Weihnachtsmärkte sind ein bedeutender Wirtschaftsfaktor.
Foto: Boris Roessler, dpa | Weihnachtsmärkte sind ein bedeutender Wirtschaftsfaktor.
Benjamin Stahl
 |  aktualisiert: 07.04.2020 12:13 Uhr

Alle Jahre wieder startet Ende November die Weihnachtsmarkt-Saison. Allein in Mainfranken können sich die Menschen in diesem Jahr auf über 100 Weihnachts- und Adventsmärkten in Festtagsstimmung bringen. Auch für den Würzburger Bischof Franz Jung gehören Weihnachtsmärkte "zur deutschen Tradition und zur Advents- und Weihnachtszeit". Erstmals will er in diesem Jahr den Würzburger Weihnachtsmarkt besuchen.

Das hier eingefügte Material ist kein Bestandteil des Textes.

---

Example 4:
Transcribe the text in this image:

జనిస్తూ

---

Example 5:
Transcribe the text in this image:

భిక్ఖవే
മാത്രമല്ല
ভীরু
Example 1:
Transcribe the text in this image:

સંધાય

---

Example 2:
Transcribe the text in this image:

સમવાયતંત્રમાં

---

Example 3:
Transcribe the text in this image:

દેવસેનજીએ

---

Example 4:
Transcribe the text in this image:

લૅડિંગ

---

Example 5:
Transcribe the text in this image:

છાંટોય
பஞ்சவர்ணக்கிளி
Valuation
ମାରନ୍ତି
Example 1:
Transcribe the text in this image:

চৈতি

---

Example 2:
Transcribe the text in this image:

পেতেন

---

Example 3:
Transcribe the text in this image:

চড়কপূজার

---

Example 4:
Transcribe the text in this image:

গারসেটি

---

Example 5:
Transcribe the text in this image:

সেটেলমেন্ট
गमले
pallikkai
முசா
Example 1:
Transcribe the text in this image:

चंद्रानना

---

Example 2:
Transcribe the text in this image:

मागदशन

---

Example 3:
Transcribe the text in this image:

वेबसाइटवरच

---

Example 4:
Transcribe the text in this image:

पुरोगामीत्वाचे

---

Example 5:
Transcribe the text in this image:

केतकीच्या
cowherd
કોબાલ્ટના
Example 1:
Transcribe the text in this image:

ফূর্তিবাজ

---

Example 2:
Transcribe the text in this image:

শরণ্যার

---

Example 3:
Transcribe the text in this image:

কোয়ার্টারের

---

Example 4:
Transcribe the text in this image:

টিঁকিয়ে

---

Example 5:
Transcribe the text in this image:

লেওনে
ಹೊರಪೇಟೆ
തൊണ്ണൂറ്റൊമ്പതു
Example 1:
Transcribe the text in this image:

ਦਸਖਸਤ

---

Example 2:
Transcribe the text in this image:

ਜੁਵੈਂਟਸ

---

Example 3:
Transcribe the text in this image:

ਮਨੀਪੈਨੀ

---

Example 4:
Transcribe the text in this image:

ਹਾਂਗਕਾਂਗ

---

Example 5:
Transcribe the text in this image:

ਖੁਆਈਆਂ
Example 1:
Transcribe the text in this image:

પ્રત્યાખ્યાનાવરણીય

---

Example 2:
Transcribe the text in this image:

Für ihn seien die Märkte "Orte der Freude und Begegnung". Ähnlich sieht es die evangelische Regionalbischöfin Gisela Bornowski. "Der adventliche Spaziergang mit der Familie geht auf den Weihnachtsmarkt", der sie auf Weihnachten einstimme und wo sie Freunde und Bekannte treffe. Doch längst sind Weihnachtsmärkte nicht nur Einstimmung aufs Fest, sondern ein nicht zu unterschätzender Wirtschaftsfaktor für die Kommunen.

Die evangelische Gisela Bornowski. 
Foto: Anand Anders | Die evangelische Gisela Bornowski. 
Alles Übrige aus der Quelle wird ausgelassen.